At a grand military parade in Beijing this month, marking the seventieth anniversary of the end of the Second World War, President Xi announced a cut of three hundred thousand members of the armed forces – more than a tenth of the personnel – in an effort to consolidate and modernize the military. “War is the sword of Damocles that still hangs over mankind,” Xi said, before ushering a flotilla of tanks, drones, and other weapons down the Avenue of Eternal Peace. For the first time, China paraded its DF-21D anti-ship ballistic missiles, which American military analysts call “carrier killers,” because they could deny U.S. aircraft carriers access to the East China Sea and the South China Sea.

Hacking

Among the preparations leading up to Xi’s visit, the thorniest subject has proved to be hacking – not cyber espionage, which many countries, including the United States, use to gather intelligence about other governments, but hacking of corporate secrets and intellectual property. For years, the Obama Administration and American businesses declined to discuss the breadth of attacks traced to China, in the hope of quietly solving the problem and preserving relations. The business community has lost patience. In the past year, the F.B.I. has reported a 53% rise in the number of Chinese cyber attacks aimed at commercial espionage. Earlier this month, the White House threatened to put sanctions on Chinese companies and individuals. Obama said that cyber theft is an “act of aggression” that will be met with “countervailing actions” unless both sides can rapidly agree to rules of conduct.

$600bn Trade

Amid the anxieties, it is easy to overlook a powerful fact: trade between China and the U.S. has grown from $2 billion in 1979 to $592 billion last year, making the two nations more interdependent than ever before. When Henry Kissinger made his secret trip to Beijing, in 1971, with the aim of opening relations, the two countries were united, above all, by a common adversary. For the moment, it may be enough for them to accept that neither is powerful enough to survive alone.

Xi and his wife touched down in an Air China 747 at Paine Field, adjacent to the massive plant where Boeing Co makes its largest jets, some 25 miles (40 km) north of Seattle.
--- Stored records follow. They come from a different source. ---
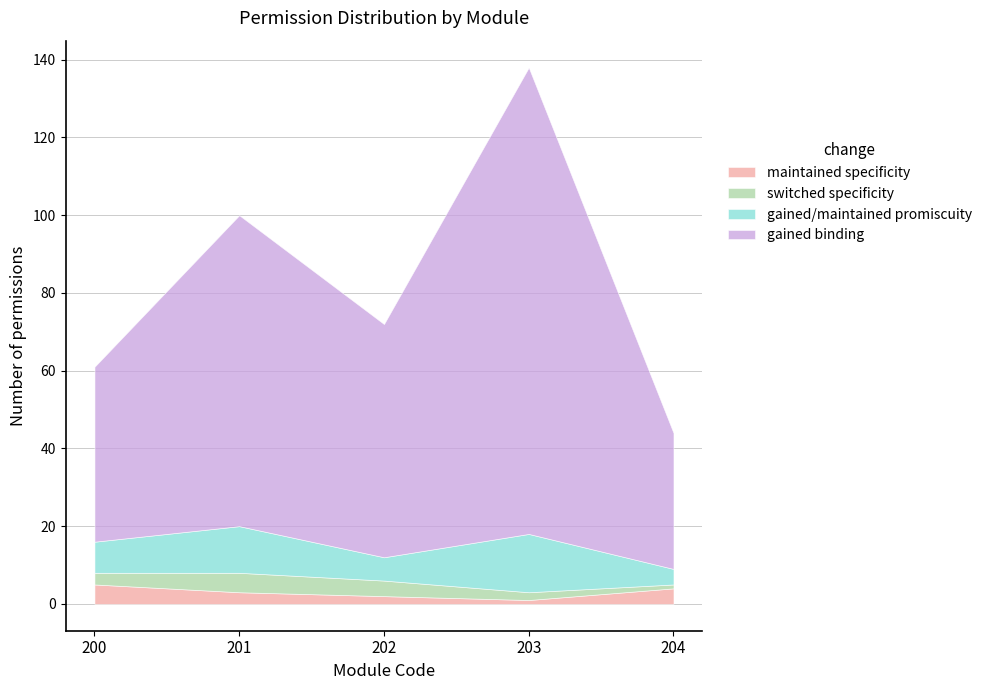

How many lines are shown in the chart?

4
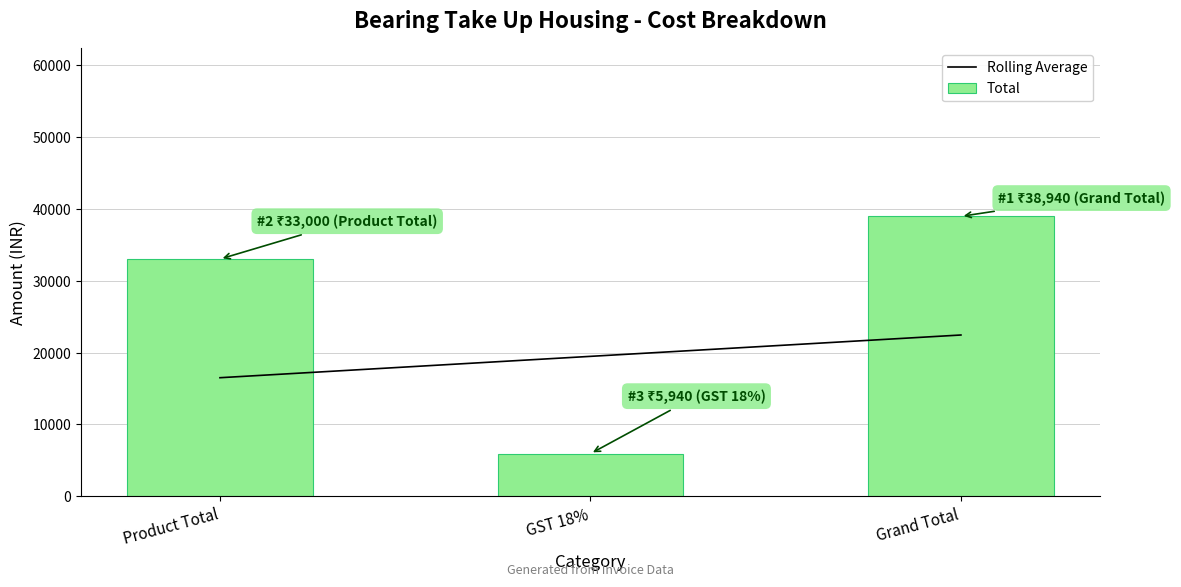

True or false: Total has a value of 33000 at Product Total.

True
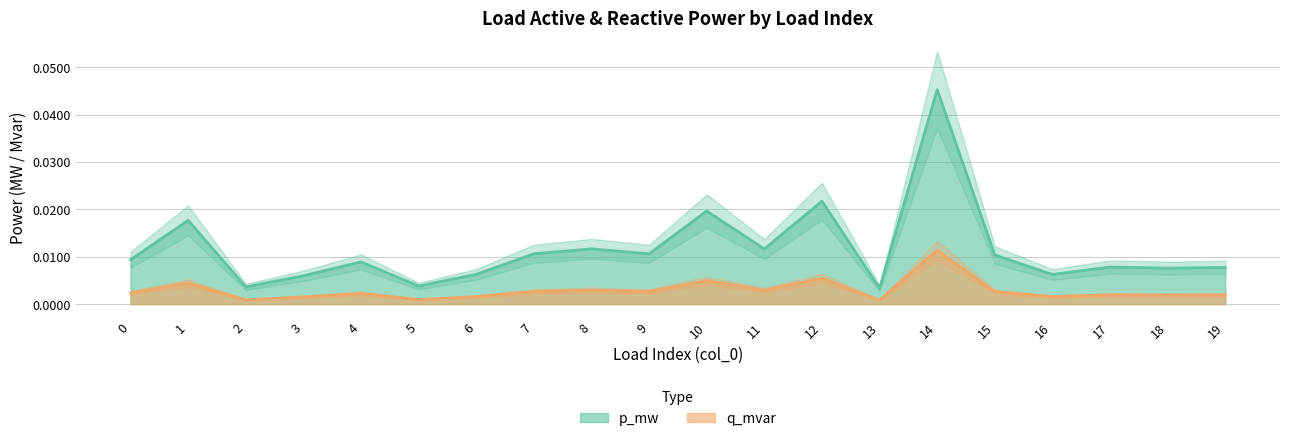

Which series changed the most between 13 and 19?

p_mw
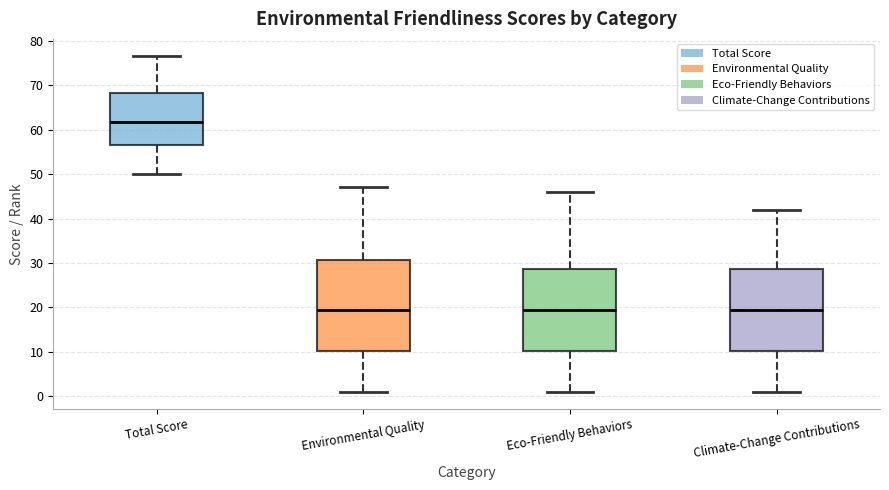

Reading left to right, read every box against the y-axis: the position of its median line, the range the box covers, and the ends of its whiskers. The values are not printed on the chart, so give them approximately, as read against the axis.

Total Score: median 62, box 57 to 68, whiskers 50 to 77
Environmental Quality: median 20, box 10 to 31, whiskers 1 to 47
Eco-Friendly Behaviors: median 20, box 10 to 29, whiskers 1 to 46
Climate-Change Contributions: median 20, box 10 to 29, whiskers 1 to 42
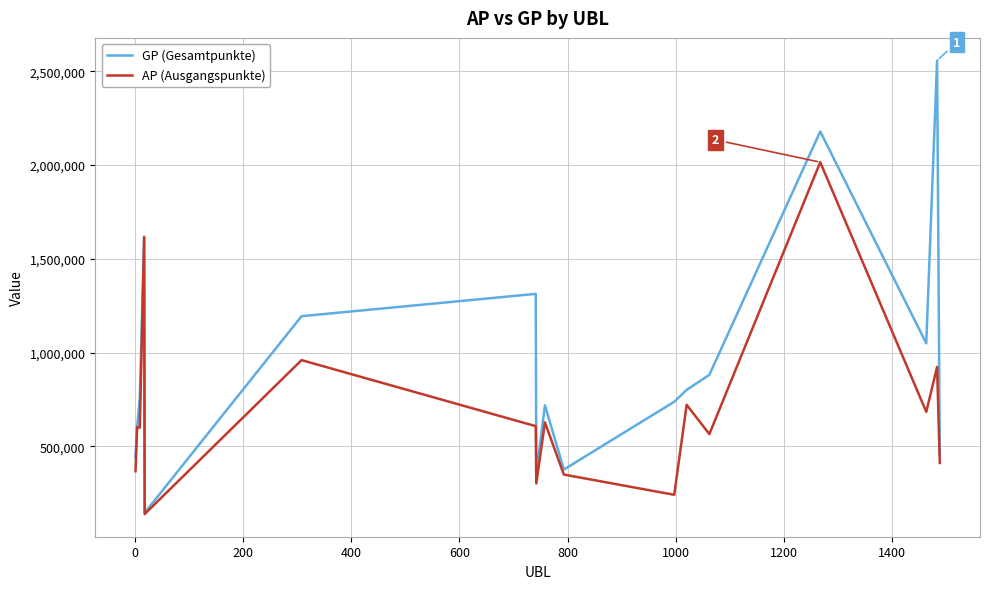

Which series has the largest total across all categories?

GP (Gesamtpunkte)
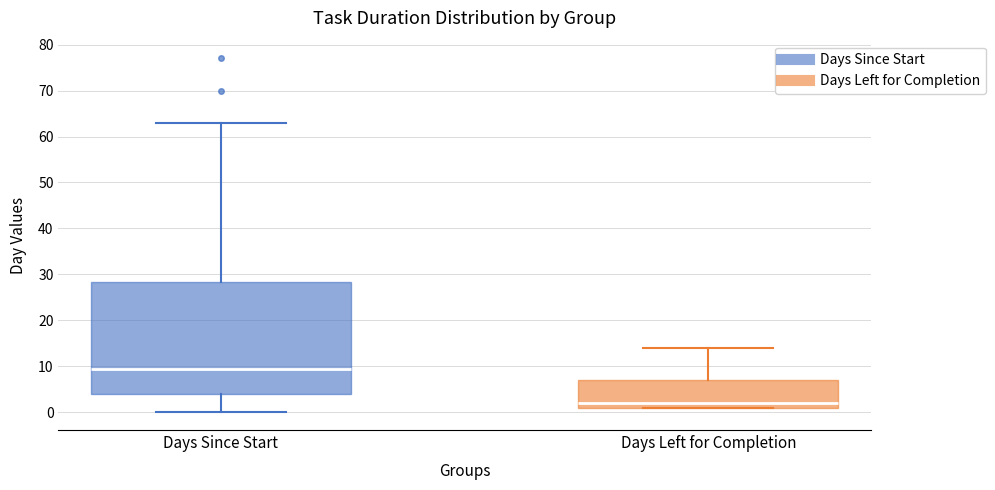

Reading left to right, transcribe this box plot: for each box, give where its median line is, the range the box spans, and where its two whiskers end, as read against the y-axis. The values are not printed on the chart, so give them approximately, as read against the axis.

Days Since Start: median 10, box 4 to 28, whiskers 0 to 63
Days Left for Completion: median 2, box 1 to 7, whiskers 1 to 14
They were welcomed by Washington state Governor Jay Inslee.

Yuan Pressure

China’s economy faces downward pressure but is still operating within a proper range, China says exchange rate reform will continue and there was no basis for sustained depreciation in the yuan.

China also feels that moves to make Yuan an international currency sparked off the Goldman Sachs attacks which forced the series of devaluation.

The United States will urge Xi to avoid “quick fixes” for its economy, such as devaluing its currency to boost exports, White House chief economist Jason Furman said.